[Document understanding data]
● ● ● ● ●

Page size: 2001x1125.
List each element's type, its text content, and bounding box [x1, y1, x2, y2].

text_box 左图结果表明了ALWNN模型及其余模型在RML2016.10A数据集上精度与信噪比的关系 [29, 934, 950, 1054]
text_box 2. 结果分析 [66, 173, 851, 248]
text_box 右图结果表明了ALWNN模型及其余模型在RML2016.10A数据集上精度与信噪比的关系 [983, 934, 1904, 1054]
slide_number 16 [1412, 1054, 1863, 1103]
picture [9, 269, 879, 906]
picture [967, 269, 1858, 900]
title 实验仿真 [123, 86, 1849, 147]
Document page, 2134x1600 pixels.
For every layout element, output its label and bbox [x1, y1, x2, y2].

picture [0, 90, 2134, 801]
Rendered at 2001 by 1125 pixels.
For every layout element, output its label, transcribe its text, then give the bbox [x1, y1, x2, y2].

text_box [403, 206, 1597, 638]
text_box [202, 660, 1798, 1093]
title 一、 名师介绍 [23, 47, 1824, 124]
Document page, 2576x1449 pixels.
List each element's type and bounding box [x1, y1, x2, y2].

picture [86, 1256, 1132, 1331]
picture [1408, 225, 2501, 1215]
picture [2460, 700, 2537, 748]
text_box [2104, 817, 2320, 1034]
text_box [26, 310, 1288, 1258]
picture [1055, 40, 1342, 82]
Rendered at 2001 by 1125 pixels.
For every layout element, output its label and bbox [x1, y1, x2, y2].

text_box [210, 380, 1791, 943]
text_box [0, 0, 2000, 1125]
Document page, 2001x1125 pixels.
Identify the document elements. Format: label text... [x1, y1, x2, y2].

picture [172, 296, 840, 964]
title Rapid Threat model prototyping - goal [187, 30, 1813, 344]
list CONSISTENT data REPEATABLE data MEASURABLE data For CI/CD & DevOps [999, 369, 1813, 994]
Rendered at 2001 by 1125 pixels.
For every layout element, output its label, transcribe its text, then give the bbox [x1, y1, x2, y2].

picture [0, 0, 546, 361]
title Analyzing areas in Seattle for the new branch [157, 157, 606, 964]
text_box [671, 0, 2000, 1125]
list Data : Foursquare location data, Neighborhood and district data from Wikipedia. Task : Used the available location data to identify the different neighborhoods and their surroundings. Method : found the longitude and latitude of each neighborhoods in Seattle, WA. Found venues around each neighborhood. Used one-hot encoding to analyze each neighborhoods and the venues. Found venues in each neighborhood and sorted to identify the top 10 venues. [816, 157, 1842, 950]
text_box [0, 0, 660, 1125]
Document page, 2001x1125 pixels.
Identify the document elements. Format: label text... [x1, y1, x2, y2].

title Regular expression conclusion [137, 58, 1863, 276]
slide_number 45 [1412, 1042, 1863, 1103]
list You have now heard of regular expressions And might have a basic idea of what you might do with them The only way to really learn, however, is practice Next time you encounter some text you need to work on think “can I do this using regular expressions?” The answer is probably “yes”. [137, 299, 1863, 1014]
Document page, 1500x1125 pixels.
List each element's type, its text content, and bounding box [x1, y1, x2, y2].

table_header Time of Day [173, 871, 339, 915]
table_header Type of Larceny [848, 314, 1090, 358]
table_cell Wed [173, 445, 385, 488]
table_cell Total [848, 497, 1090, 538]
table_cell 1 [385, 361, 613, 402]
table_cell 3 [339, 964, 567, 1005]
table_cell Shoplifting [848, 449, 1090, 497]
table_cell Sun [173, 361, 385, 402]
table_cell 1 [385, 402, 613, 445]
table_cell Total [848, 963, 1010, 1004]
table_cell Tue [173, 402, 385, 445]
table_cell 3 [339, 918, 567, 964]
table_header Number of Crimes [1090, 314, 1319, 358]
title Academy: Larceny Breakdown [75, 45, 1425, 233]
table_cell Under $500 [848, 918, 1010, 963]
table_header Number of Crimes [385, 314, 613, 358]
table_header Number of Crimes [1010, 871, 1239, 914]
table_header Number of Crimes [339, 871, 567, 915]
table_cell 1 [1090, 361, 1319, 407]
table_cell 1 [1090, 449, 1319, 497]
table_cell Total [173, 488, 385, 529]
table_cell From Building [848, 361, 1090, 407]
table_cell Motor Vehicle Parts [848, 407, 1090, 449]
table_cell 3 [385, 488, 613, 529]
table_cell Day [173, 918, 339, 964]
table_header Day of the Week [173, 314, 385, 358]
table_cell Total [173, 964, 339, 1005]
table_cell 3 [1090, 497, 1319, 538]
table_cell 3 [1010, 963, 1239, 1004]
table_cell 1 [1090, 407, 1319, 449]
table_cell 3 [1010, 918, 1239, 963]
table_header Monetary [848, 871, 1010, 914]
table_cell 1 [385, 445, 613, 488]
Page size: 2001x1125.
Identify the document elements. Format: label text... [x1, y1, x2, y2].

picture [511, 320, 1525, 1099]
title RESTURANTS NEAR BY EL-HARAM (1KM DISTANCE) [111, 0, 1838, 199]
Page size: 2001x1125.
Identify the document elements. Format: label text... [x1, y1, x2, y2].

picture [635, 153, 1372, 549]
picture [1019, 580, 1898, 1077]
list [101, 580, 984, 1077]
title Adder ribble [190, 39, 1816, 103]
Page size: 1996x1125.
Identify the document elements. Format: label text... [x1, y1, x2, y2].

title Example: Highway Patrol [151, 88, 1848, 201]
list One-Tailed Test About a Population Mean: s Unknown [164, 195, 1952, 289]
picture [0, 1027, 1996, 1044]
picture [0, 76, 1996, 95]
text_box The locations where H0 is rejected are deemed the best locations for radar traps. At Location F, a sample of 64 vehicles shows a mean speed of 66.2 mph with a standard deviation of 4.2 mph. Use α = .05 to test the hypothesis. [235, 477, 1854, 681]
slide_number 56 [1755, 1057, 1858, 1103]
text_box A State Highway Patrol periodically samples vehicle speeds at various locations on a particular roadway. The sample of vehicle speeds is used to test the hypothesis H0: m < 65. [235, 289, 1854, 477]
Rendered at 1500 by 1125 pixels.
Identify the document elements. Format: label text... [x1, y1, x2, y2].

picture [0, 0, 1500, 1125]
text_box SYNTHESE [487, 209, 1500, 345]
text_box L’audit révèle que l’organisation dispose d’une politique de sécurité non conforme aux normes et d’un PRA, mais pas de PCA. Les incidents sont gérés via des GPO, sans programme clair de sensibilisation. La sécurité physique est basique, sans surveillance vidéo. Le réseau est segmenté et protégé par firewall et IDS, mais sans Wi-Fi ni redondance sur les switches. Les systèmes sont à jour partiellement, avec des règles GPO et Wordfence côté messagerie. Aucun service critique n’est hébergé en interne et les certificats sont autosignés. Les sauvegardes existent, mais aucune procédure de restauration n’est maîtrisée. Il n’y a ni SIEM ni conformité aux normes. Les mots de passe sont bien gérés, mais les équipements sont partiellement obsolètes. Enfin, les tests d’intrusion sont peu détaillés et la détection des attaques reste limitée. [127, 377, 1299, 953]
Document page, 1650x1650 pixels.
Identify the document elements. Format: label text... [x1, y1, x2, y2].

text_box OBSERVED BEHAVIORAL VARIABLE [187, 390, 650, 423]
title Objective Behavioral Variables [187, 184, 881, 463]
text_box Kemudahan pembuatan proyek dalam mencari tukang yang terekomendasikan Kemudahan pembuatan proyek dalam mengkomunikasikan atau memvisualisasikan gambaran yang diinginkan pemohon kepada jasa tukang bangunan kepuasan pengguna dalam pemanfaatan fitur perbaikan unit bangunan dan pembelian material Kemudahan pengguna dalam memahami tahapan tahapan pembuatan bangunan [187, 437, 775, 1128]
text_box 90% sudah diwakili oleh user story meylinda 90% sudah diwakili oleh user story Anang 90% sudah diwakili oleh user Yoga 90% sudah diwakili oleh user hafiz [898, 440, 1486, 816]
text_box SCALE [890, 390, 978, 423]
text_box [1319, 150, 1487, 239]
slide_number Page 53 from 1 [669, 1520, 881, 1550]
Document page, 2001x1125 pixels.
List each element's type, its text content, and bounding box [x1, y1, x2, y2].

● ● ● ● ●

◆ **Directions for this task**
Once the line with "text_box [1319, 150, 1487, 239]" is found, write out that line and every one after it through the last line of the records, exactly and with nothing else.

◆ **Answer**
text_box [1319, 150, 1487, 239]
slide_number Page 53 from 1 [669, 1520, 881, 1550]
Document page, 2001x1125 pixels.
List each element's type, its text content, and bounding box [x1, y1, x2, y2].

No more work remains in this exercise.